AFR rates are typically much lower than AMAP because they cover only the fuel element, not total vehicle costs. A company car driver cannot use AMAP rates -- they use AFR.
Sources
Frequently asked questions
What are the AMAP rates for 2026?
The Approved Mileage Allowance Payment (AMAP) rates for 2026 are: cars and vans 45p per mile for the first 10,000 business miles in the tax year, then 25p per mile above 10,000 miles. Motorcycles 24p per mile throughout. Bicycles 20p per mile throughout. These rates have been unchanged since 2011.
How do I claim mileage relief if my employer pays less than the AMAP rate?
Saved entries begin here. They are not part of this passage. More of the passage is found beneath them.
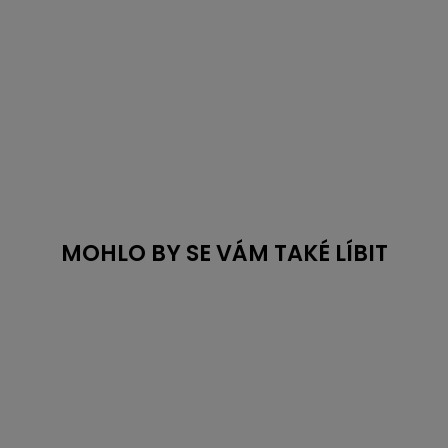
MOHLO BY SE VÁM TAKÉ LÍBIT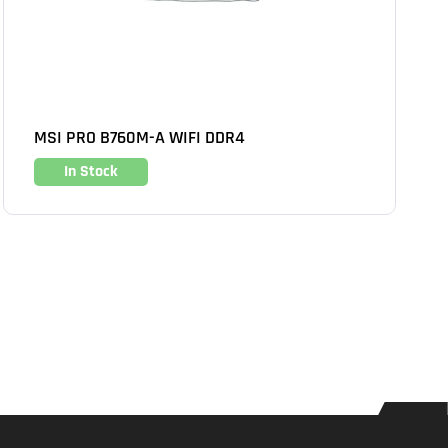
MSI PRO B760M-A WIFI DDR4
In Stock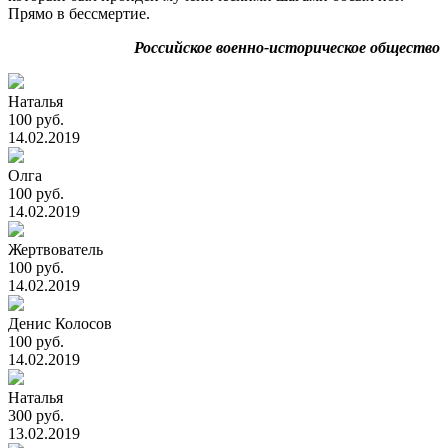
Прямо в бессмертие.
Российское военно-историческое общество
Наталья
100 руб.
14.02.2019
Олга
100 руб.
14.02.2019
Жертвователь
100 руб.
14.02.2019
Денис Колосов
100 руб.
14.02.2019
Наталья
300 руб.
13.02.2019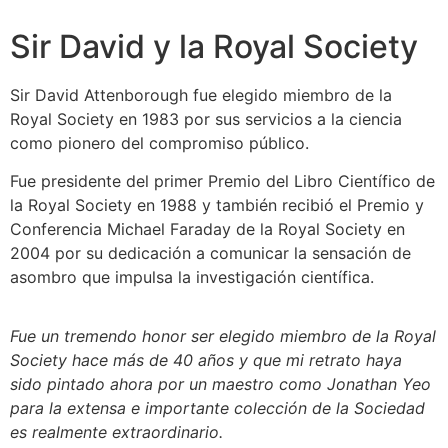
Sir David y la Royal Society
Sir David Attenborough fue elegido miembro de la
Royal Society en 1983 por sus servicios a la ciencia
como pionero del compromiso público.
Fue presidente del primer Premio del Libro Científico de
la Royal Society en 1988 y también recibió el Premio y
Conferencia Michael Faraday de la Royal Society en
2004 por su dedicación a comunicar la sensación de
asombro que impulsa la investigación científica.
Fue un tremendo honor ser elegido miembro de la Royal
Society hace más de 40 años y que mi retrato haya
sido pintado ahora por un maestro como Jonathan Yeo
para la extensa e importante colección de la Sociedad
es realmente extraordinario.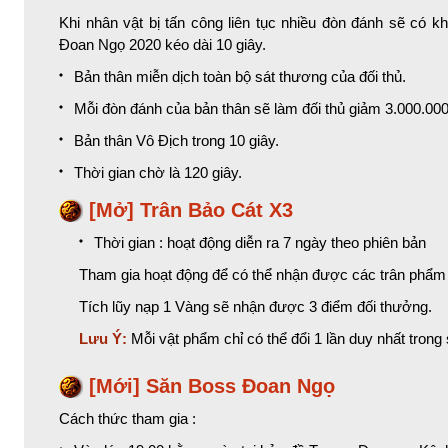
Khi nhân vật bị tấn công liên tục nhiều đòn đánh sẽ có 
Đoan Ngọ 2020 kéo dài 10 giây.
Bản thân miễn dịch toàn bộ sát thương của đối thủ.
Mỗi đòn đánh của bản thân sẽ làm đối thủ giảm 3.000.00
Bản thân Vô Địch trong 10 giây.
Thời gian chờ là 120 giây.
[Mở] Trân Bảo Cát X3
Thời gian : hoạt động diễn ra 7 ngày theo phiên bản
Tham gia hoạt động để có thể nhận được các trân phẩm
Tích lũy nạp 1 Vàng sẽ nhận được 3 điểm đối thưởng.
Lưu Ý:
Mỗi vật phẩm chỉ có thể đổi 1 lần duy nhất trong s
[Mới] Săn Boss Đoan Ngọ
Cách thức tham gia :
If your employer pays you less than the AMAP rate (or nothing at all), you can claim Mileage Allowance Relief (MAR) for the difference. Employees earning under £100,000 with expenses under £2,500 use form P87 online. Those with higher claims or already filing Self Assessment include it on the SA100. You can back-claim for up to 4 tax years.
Do I need a mileage log to claim AMAP?
Yes. HMRC requires contemporaneous records to support a mileage claim. Your log should record for each journey: the date, start and end locations, business purpose, and miles travelled. A spreadsheet or mileage tracking app is acceptable. HMRC can reject claims without adequate records during an enquiry.